Note: Investigators should consider measuring a 24-hour creatinine clearance for subjects
who are morbidly obese, have fluctuating renal function, or who in the investigator's
clinical judgment may yield a more accurate clearance when measured than when calculated.

- Participant must have adequate liver function as demonstrated by:

- aspartate aminotransferase (AST) less than or equal to 2.5 × upper limit of
normal (ULN)*

- alanine aminotransferase (ALT) less than or equal to 2.5 × ULN*

- bilirubin less than or equal to 1.5 × ULN for all participants age 75 and older*
Participants who are less than 75 years of age must have a bilirubin of less than
3.0 × ULN

- Unless considered due to leukemic organ involvement. Note: Participants with
Gilbert's Syndrome may have a bilirubin greater than 1.5 × ULN per discussion
between the investigator and AbbVie medical monitor.

- Male participants must agree to refrain from unprotected sex and sperm donation from
initial study drug administration until 180 days after the last dose of study drug.

- Participant must voluntarily sign and date an informed consent, approved by an
Independent Ethics Committee (IEC)/Institutional Review Board (IRB), prior to the
initiation of any screening or study-specific procedures.

- If female, participant must be either:

- Postmenopausal defined as no menses for 12 or more months without an alternative
medical cause OR

- Permanently surgical sterile (bilateral oophorectomy, bilateral salpingectomy or
hysterectomy)

Exclusion Criteria:

- Participant has received treatment with cytarabine for a pre-existing myeloid
disorder.

- Participant has acute promyelocytic leukemia (French-American-British Class M3 AML).

- Participant has known active central nervous system (CNS) involvement with AML.

- Participant has tested positive for human immunodeficiency virus (HIV).

- Participant has received the following within 7 days prior to the initiation of study
treatment:

-- Strong and moderate CYP3A inducers such as rifampin, carbamazepine, phenytoin, and
St. John's wort.

- Participant has consumed grapefruit, grapefruit products, Seville oranges (including
marmalade containing Seville oranges) or Starfruit within 3 days prior to the
initiation of study treatment.

- Participant has a cardiovascular disability status of New York Heart Association Class
greater than 2.

- Participant has a significant history of renal, neurologic, psychiatric,
endocrinologic, metabolic, immunologic, hepatic, cardiovascular disease, or any other
medical condition that in the opinion of the investigator would adversely affect
his/her participating in this study.

- Participant has chronic respiratory disease that requires continuous oxygen use.
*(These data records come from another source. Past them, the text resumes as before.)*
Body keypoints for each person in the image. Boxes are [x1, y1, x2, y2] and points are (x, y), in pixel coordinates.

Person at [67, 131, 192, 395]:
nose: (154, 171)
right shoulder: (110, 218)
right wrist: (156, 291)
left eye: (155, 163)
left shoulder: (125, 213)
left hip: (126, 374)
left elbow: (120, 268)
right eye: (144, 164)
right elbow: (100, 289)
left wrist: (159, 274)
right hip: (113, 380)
- Participant has a malabsorption syndrome or other condition that precludes enteral
route of administration.

- Participant exhibits evidence of other clinically significant uncontrolled
condition(s) including, but not limited to:

-- Uncontrolled systemic infection requiring IV therapy (viral, bacterial or fungal).
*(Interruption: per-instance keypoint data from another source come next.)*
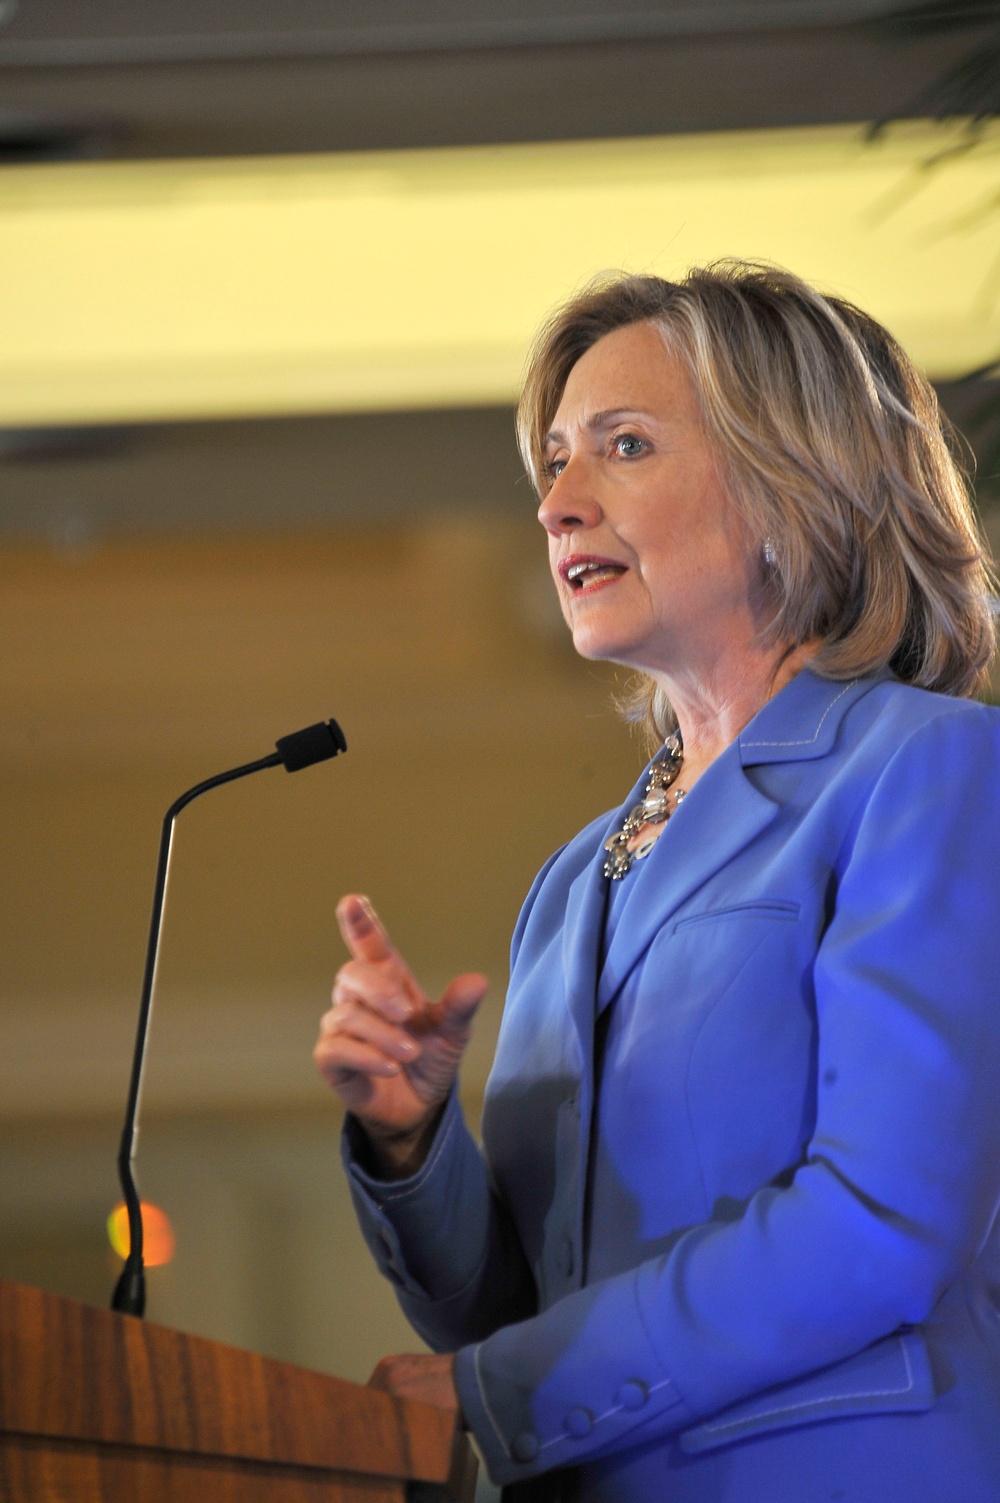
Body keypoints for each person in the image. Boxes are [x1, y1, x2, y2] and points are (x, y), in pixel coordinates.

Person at [313, 262, 1000, 1502]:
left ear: (794, 486)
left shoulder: (930, 770)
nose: (557, 503)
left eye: (622, 447)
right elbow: (522, 1307)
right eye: (554, 462)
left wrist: (494, 1395)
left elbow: (881, 1225)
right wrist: (411, 1141)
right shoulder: (576, 879)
- Participant has a history of other malignancies prior to study entry, with the
exception of:

- Adequately treated in situ carcinoma of the breast or cervix uteri;

- Basal cell carcinoma of the skin or localized squamous cell carcinoma of the
skin;

- Previous malignancy confined and surgically resected (or treated with other
modalities) with curative intent.

- Participant has a white blood cell count greater than 25 × 10^9/L. Note: Hydroxyurea
is permitted to meet this criterion.

- Participant is a candidate for a bone marrow or stem cell transplant within 12 weeks
after study enrollment.

- Participant has a history of myeloproliferative neoplasm (MPN) including polycythemia
vera, myelofibrosis, essential thrombocythemia, or chronic myelogenous leukemia.